Vermont has nearly 1,900 cemeteries - some large and well manicured - others, small, tucked-away family plots. They’re the final resting places for luminaries like Ethan Allen, Robert Frost and Calvin Coolidge. But Vermont also has cemeteries for paupers and criminals - and officials in Rutland say they’re part of history too.
Tom Giffin is Rutland City’s cemetery commissioner and president of the Vermont Old Cemetery Association.
Giffin lifts the metal latch of a gate and enters an odd little plot of land tucked behind Rutland’s prison near East Creek.
“So what you have here is the cemetery,” says Giffin. “And these were people who’s bodies were not claimed by their families.”
“What’s interesting is the microcosm here,” says Giffin. “I mean this is a very small cemetery and Rutland Vermont is not exactly the metropolitan area of northeast. But yet, we have a guy from China that died here - named Dong, we know nothing about him but he’s buried in the cemetery, we have a gentleman from France who died here, someone from Ireland who was buried here, you have an African American who’s listed as colored who died here. So for this small cemetery for an area of Rural Vermont at the turn of the century it’s kind of odd that you’d have such a nationality that’s here,” says Giffin.
He says the prison cemetery was used from the late 1800's through the early 1900's and contains at least a dozen graves - though only 11 stone markers remain.
“Most of them are just regular pieces of marble with numbers on them. Except for Rufus,” says Giffin, “and Rufus was an interesting guy. He was one of the most prolific horse thieves Vermont has ever produced and they put that in his obituary; that even at a young age he had a tendency to steal horses.”
Tom Giffin says he read how Rufus once stole a horse from a guy in Massachusetts, dyed it brown and sold it back to him.
“Ironically,” Giffin says, “he stole a horse and they caught him in Arlington when the posse was chasing him. And he fell off the buckboard and his partner fell on top of him and he died at the house of corrections of a ruptured intestines.” Giffin says Rufus’s marker is one of the few stones that are marked with initials.
According to Giffin, the prison cemetery was largely forgotten and overgrown until Rutland’s new bike path opened last year.

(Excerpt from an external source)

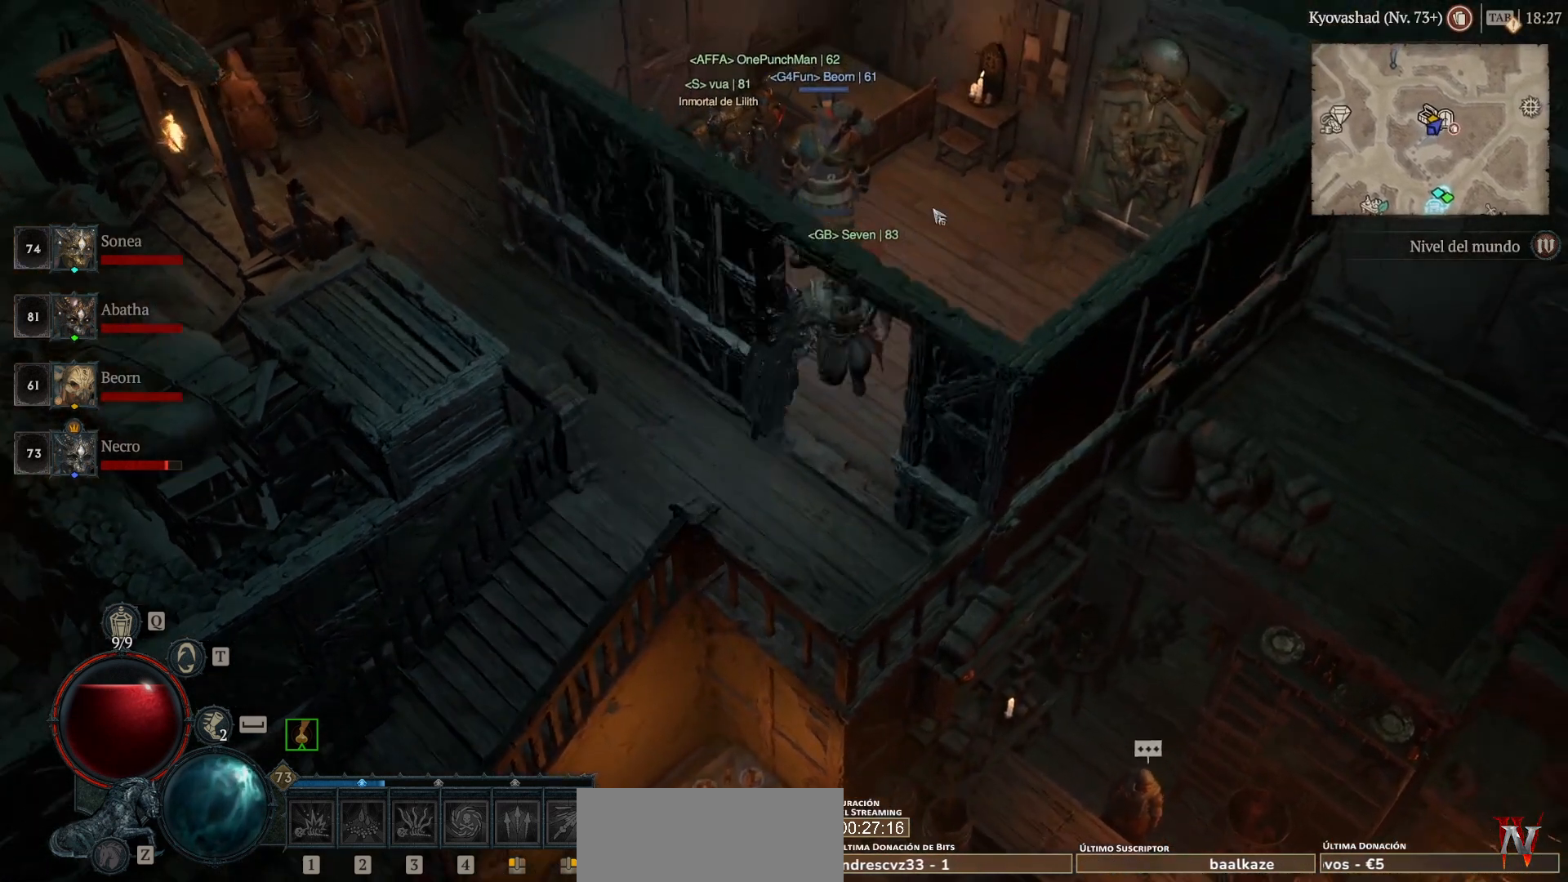
{"keys": ["super"], "mouse": ["left"], "events": [[280, "mouse_left", "up"], [280, "super", "up"], [480, "mouse_left", "down"], [480, "super", "down"]]}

The path, which follows East Creek, runs right alongside the cemetery. As more people noticed the chipped stone markers, interest grew in learning about those burried there.
Local schools have provided volunteers to help clean up the overgrowth. Meanwhile, students at Stafford Technical Center have been putting the final touches on a formal marker that lists the names of those buried.
Instructor Jeff Fowler says the project has been a good challenge construction wise, but he says it’s also gotten his students thinking about history, their community and personal choices.
“We got the stories behind the people, some of the stories behind the people in this graveyard. I think of the choices they made that landed them there,” says Fowler. “Like some of the people on this, four were arrested for tramping, which now we’d call homeless; they were arrested for that. One of them,” says Fowler, “was arrested for desertion of families which now we’d call dead beat daddies you know.”
Jeff Fowler says it’s not about celebrating criminals, rather learning about local history - warts and all.
Jeff Fowler and his students will attend a special ceremony Wednesday, May 22, to install the new marker at the cemetery.